Copy every line of text in the records below exactly, and leave the pictures out of your answer.
——
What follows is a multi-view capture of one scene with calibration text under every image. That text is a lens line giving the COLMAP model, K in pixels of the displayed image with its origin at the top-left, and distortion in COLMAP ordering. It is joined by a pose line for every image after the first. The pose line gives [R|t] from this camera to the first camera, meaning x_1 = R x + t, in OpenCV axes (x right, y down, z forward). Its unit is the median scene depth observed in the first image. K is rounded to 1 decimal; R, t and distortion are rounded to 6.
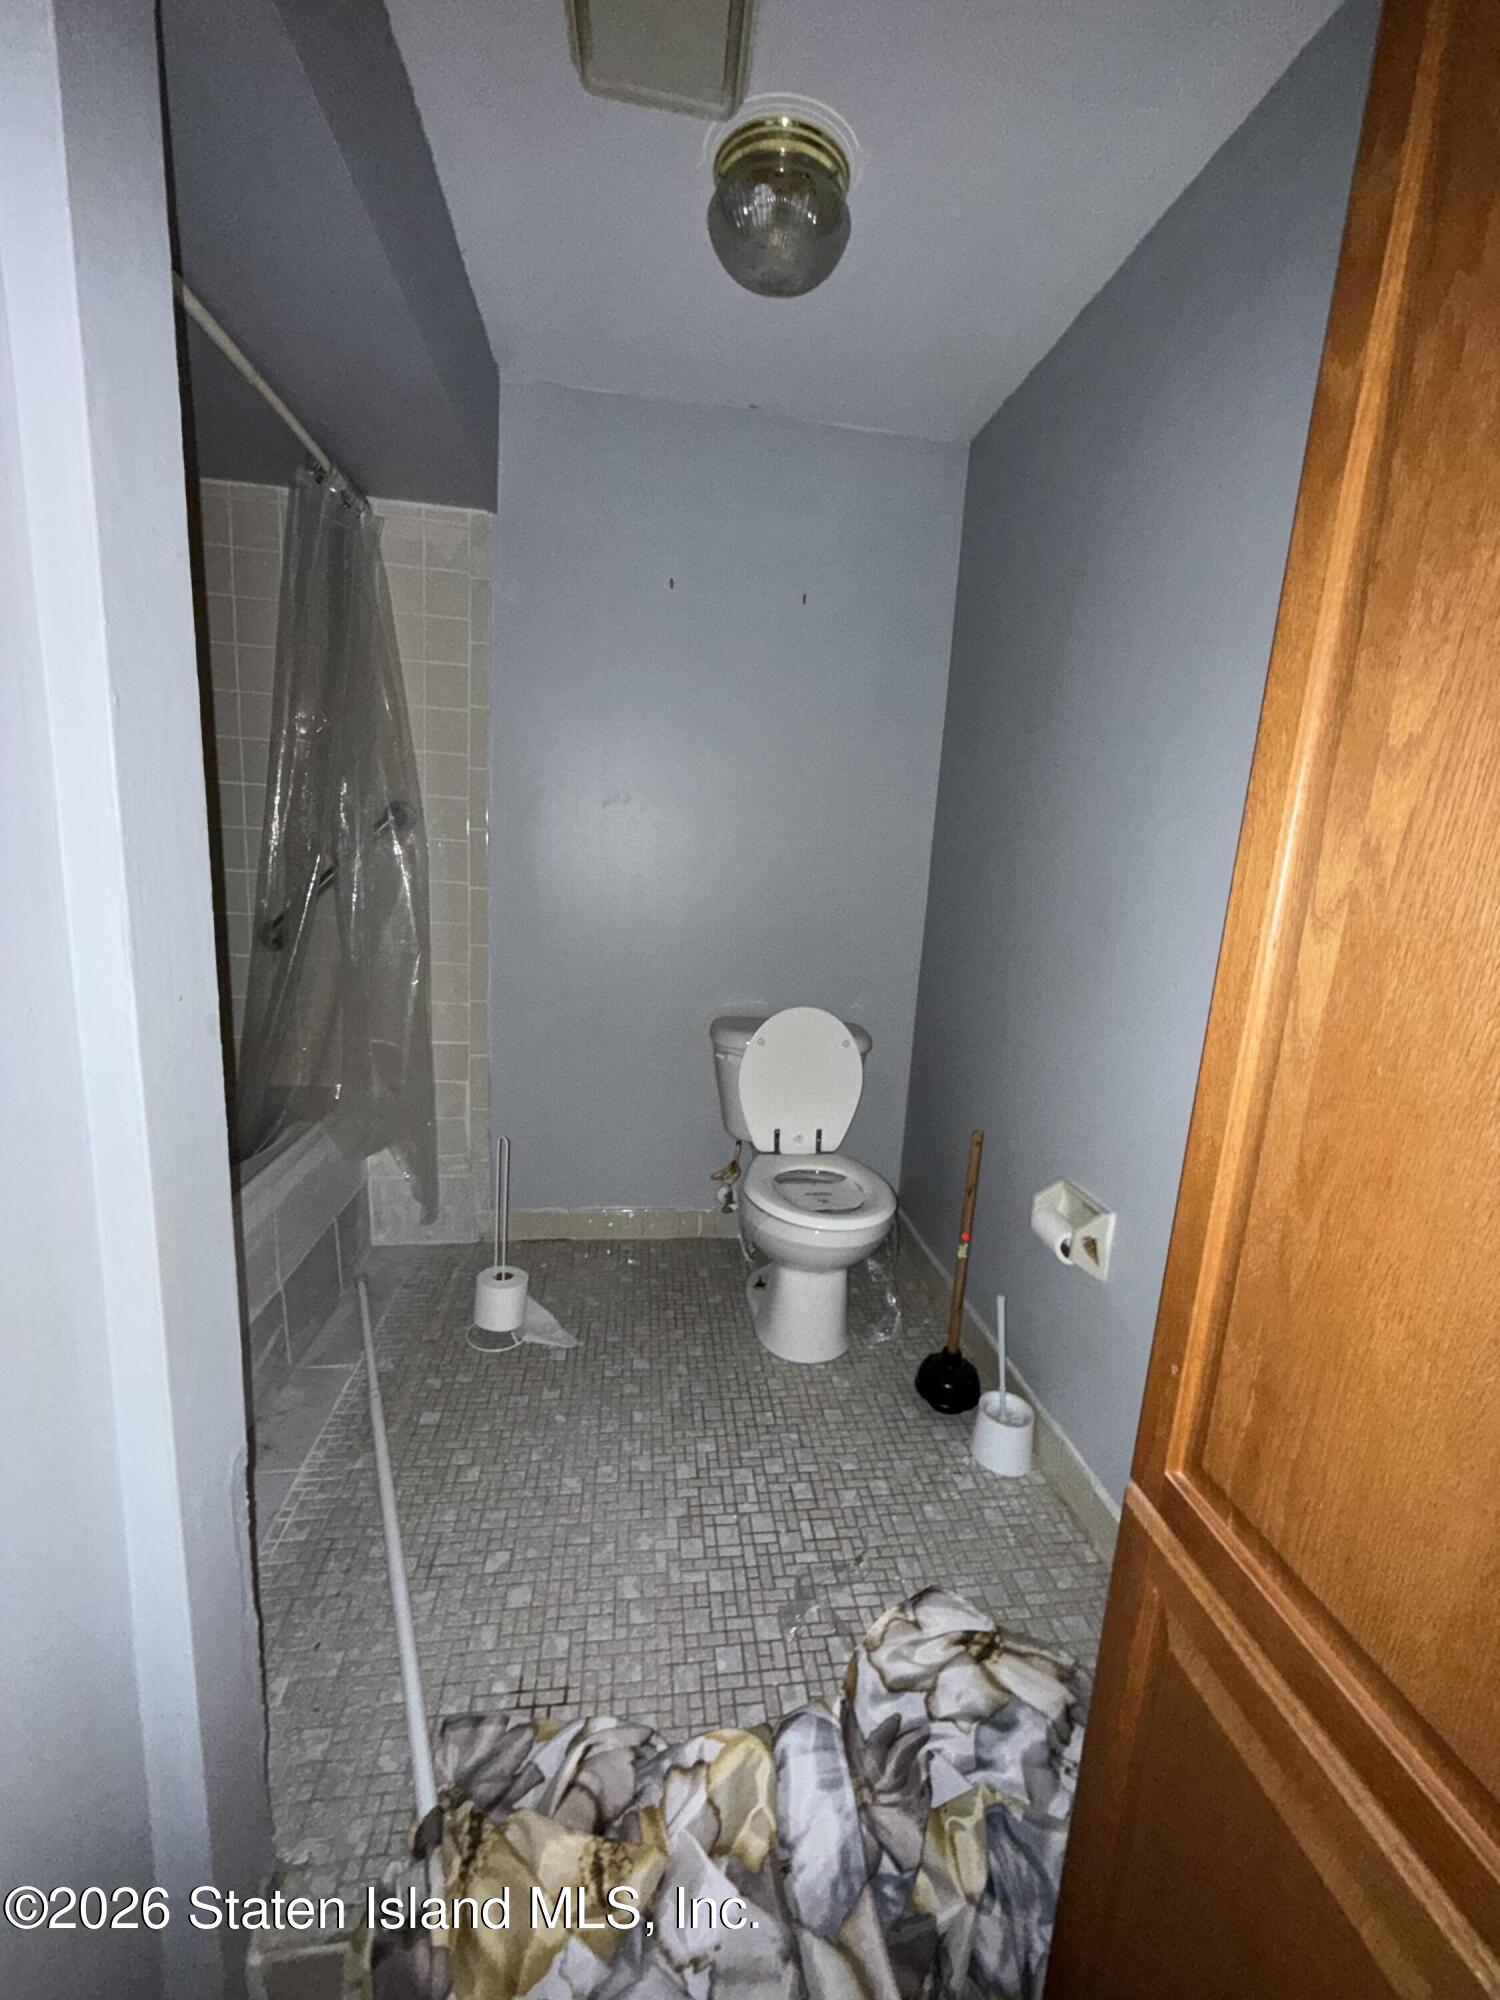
lens RADIAL K [[796.6, 0, 750.1], [0, 796.6, 991.9], [0, 0, 1]] dist [-0.000024, -0.000093]
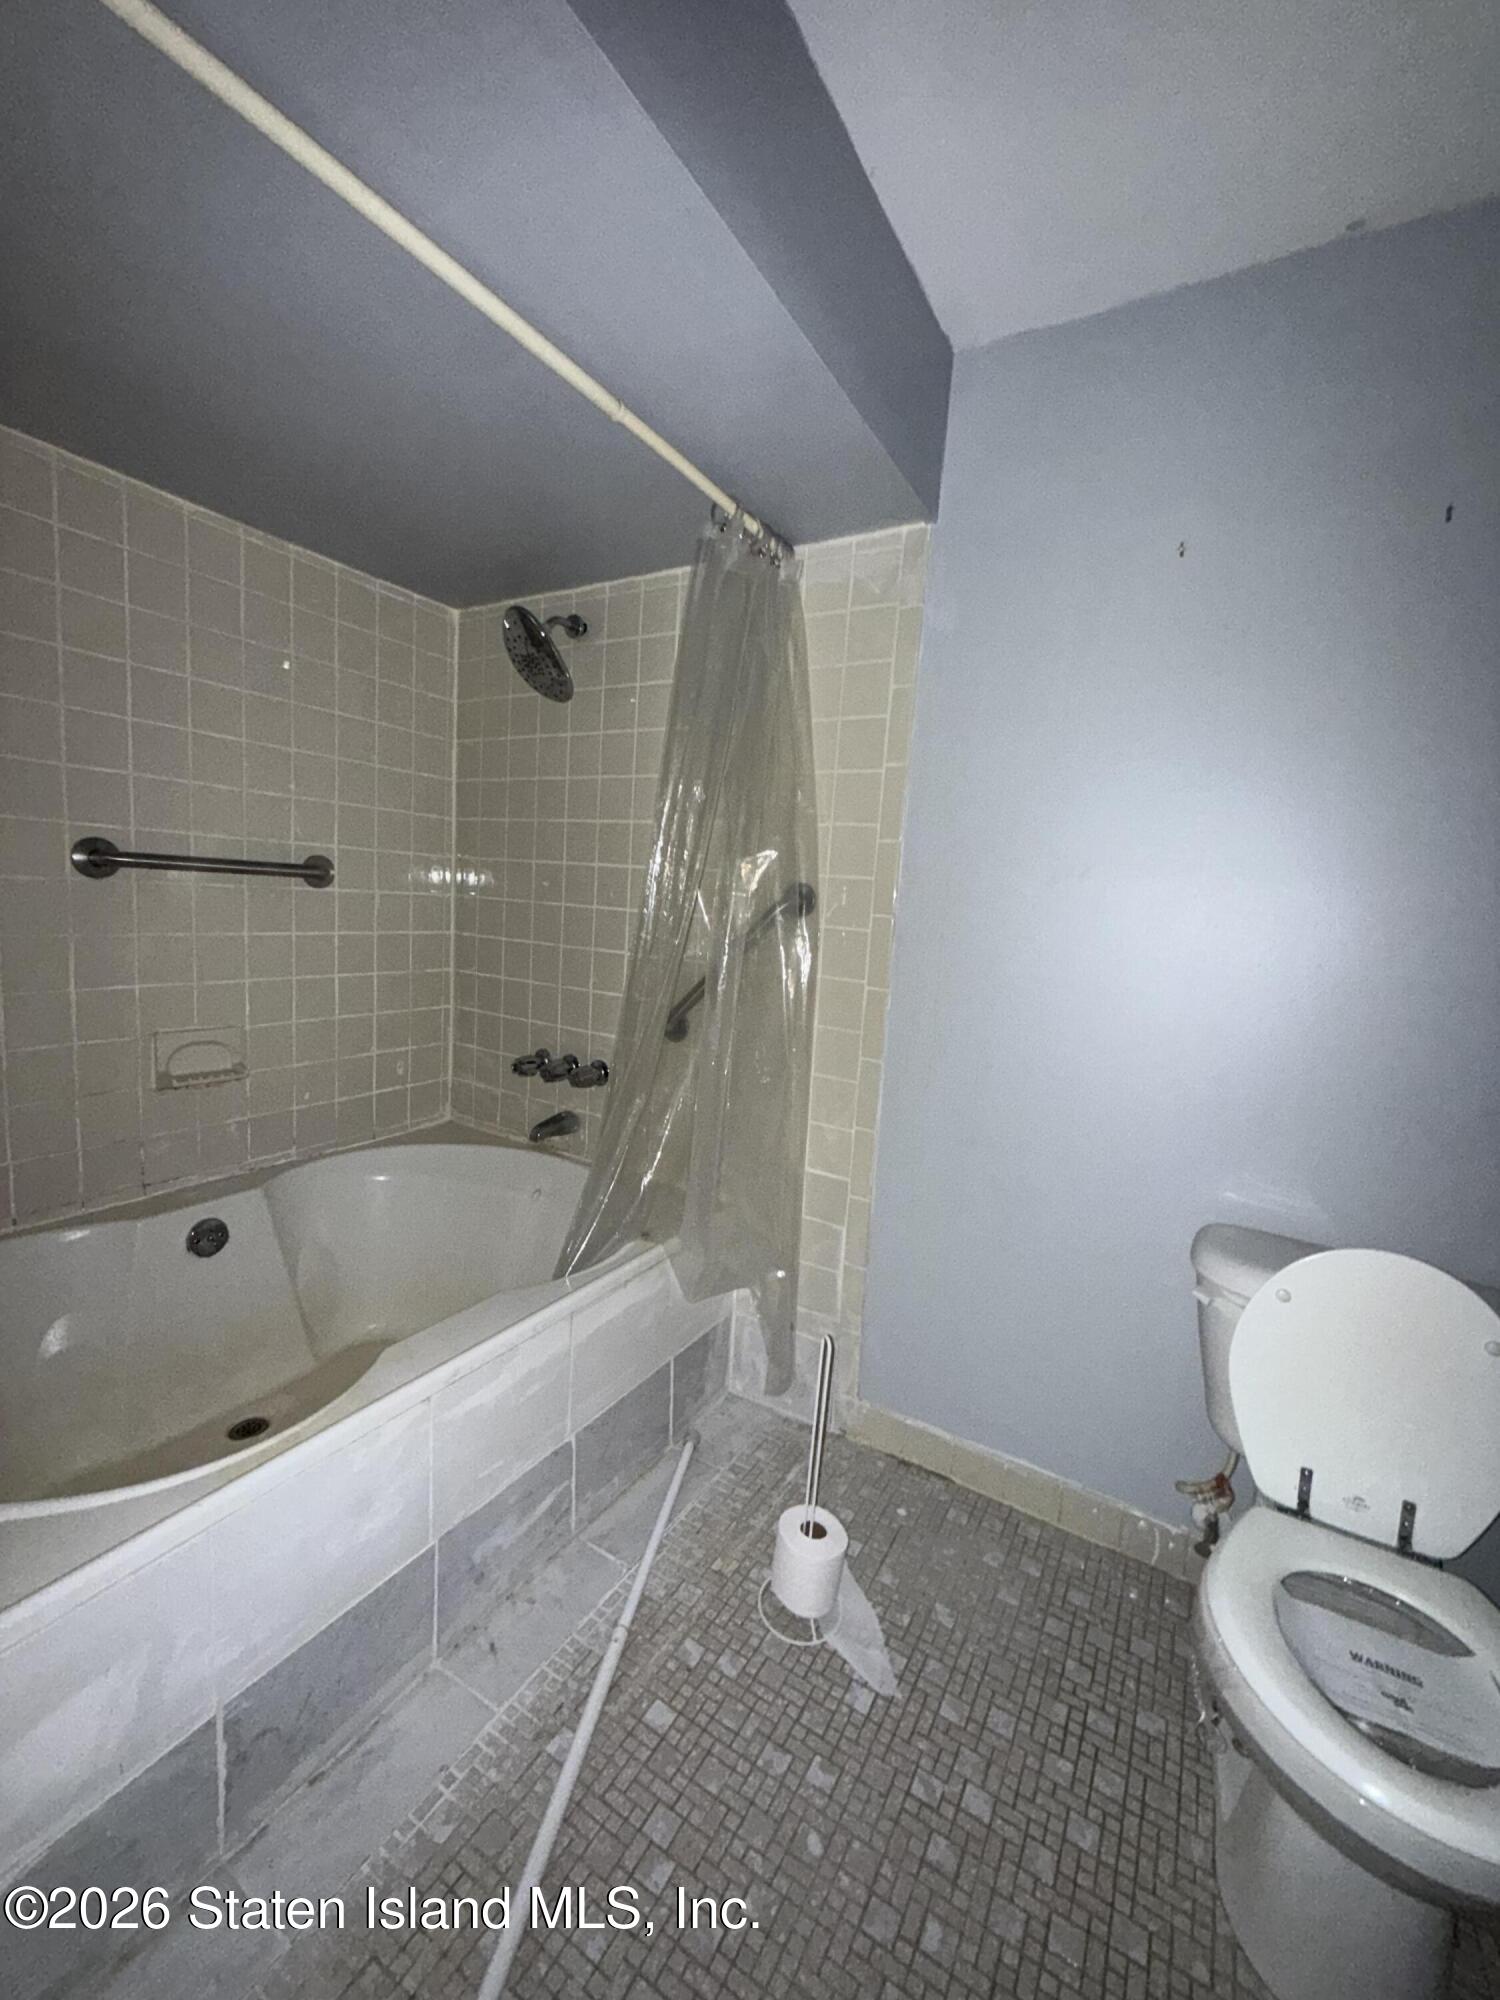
lens RADIAL K [[796.6, 0, 742.6], [0, 796.6, 992.8], [0, 0, 1]] dist [-0.000024, -0.000093]
pose [[0.778612, 0.063349, -0.624300, 0.058636], [-0.125811, 0.990449, -0.056405, -0.073964], [0.614765, 0.122462, 0.779145, 0.344963]]
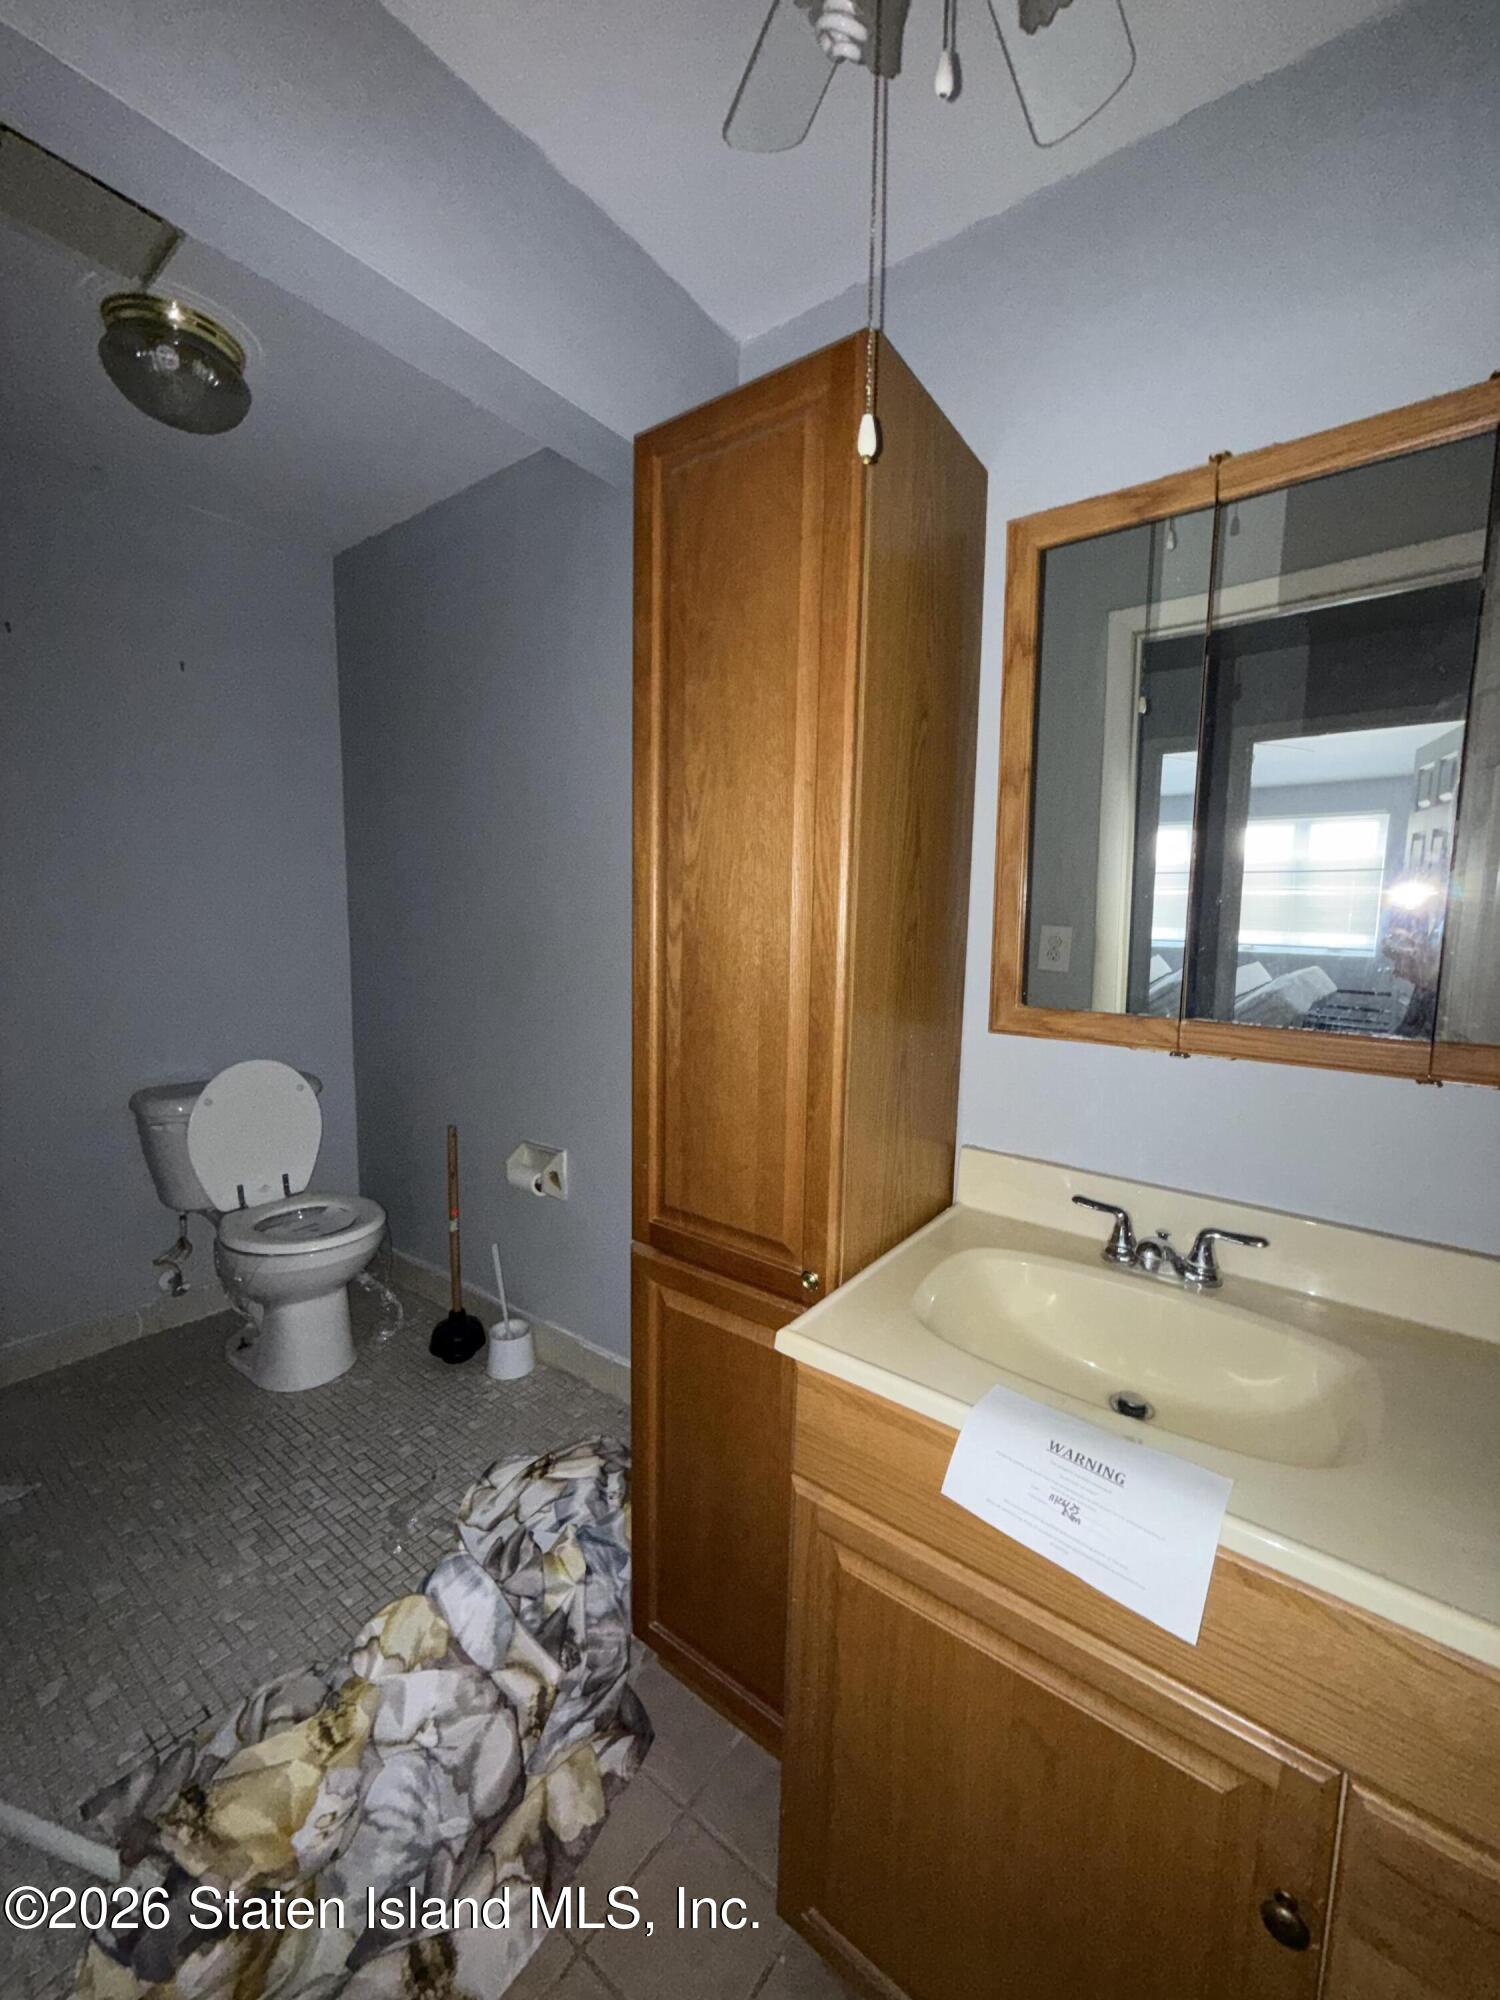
lens RADIAL K [[796.6, 0, 752.8], [0, 796.6, 991.0], [0, 0, 1]] dist [-0.000024, -0.000093]
pose [[0.702929, -0.123871, 0.700390, -0.206634], [0.158003, 0.987308, 0.016040, 0.017799], [-0.693488, 0.099389, 0.713580, -0.217297]]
——
• ANSWER SECTION:
What follows is a multi-view capture of one scene with calibration text under every image. That text is a lens line giving the COLMAP model, K in pixels of the displayed image with its origin at the top-left, and distortion in COLMAP ordering. It is joined by a pose line for every image after the first. The pose line gives [R|t] from this camera to the first camera, meaning x_1 = R x + t, in OpenCV axes (x right, y down, z forward). Its unit is the median scene depth observed in the first image. K is rounded to 1 decimal; R, t and distortion are rounded to 6.
lens RADIAL K [[796.6, 0, 750.1], [0, 796.6, 991.9], [0, 0, 1]] dist [-0.000024, -0.000093]
lens RADIAL K [[796.6, 0, 742.6], [0, 796.6, 992.8], [0, 0, 1]] dist [-0.000024, -0.000093]
pose [[0.778612, 0.063349, -0.624300, 0.058636], [-0.125811, 0.990449, -0.056405, -0.073964], [0.614765, 0.122462, 0.779145, 0.344963]]
lens RADIAL K [[796.6, 0, 752.8], [0, 796.6, 991.0], [0, 0, 1]] dist [-0.000024, -0.000093]
pose [[0.702929, -0.123871, 0.700390, -0.206634], [0.158003, 0.987308, 0.016040, 0.017799], [-0.693488, 0.099389, 0.713580, -0.217297]]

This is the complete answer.